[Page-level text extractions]
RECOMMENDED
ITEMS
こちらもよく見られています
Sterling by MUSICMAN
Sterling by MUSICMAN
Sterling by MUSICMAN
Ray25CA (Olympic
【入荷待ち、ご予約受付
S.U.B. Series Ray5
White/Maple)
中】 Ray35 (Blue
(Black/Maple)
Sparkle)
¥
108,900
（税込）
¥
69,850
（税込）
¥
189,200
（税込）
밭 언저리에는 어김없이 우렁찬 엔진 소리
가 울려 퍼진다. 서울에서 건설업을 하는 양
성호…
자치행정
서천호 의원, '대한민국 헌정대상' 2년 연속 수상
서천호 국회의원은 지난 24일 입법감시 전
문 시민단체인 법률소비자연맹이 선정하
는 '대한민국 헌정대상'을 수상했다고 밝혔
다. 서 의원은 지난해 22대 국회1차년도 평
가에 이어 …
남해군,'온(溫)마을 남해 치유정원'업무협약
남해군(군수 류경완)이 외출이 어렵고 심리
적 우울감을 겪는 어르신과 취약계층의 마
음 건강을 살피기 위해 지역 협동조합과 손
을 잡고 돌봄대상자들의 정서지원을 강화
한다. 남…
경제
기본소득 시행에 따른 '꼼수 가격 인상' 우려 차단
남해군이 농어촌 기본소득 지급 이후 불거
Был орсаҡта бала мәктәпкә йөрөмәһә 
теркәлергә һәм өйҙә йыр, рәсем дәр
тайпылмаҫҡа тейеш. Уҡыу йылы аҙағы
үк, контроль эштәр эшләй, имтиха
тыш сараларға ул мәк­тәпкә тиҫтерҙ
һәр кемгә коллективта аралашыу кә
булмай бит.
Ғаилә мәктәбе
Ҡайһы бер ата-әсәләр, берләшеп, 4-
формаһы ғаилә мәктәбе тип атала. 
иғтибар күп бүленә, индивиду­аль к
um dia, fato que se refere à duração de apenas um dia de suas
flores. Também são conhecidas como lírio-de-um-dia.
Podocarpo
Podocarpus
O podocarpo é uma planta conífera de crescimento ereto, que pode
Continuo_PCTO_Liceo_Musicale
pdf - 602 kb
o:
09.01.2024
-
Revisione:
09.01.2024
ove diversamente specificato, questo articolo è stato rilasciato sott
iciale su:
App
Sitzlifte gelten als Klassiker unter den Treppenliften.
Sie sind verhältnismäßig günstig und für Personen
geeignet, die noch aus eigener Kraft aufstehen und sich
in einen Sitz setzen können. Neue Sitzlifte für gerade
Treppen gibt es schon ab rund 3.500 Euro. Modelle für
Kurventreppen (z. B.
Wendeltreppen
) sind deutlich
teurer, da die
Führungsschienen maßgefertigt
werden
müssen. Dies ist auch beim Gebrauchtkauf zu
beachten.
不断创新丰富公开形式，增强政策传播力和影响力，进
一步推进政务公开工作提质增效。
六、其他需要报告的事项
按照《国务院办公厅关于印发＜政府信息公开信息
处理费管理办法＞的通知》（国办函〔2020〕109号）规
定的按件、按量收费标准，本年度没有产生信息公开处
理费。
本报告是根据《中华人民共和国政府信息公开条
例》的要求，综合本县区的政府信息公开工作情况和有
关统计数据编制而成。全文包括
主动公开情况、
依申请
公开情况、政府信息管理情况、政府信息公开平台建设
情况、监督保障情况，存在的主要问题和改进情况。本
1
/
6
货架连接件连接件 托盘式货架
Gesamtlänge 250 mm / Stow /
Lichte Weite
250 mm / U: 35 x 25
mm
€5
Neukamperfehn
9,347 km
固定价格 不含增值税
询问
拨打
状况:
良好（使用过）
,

== EXERCISE OBJECTIVE ==
Reply with one number, the count of lines in the entries that hold the string "헌정대상".

== PROBLEM SOLUTION ==
2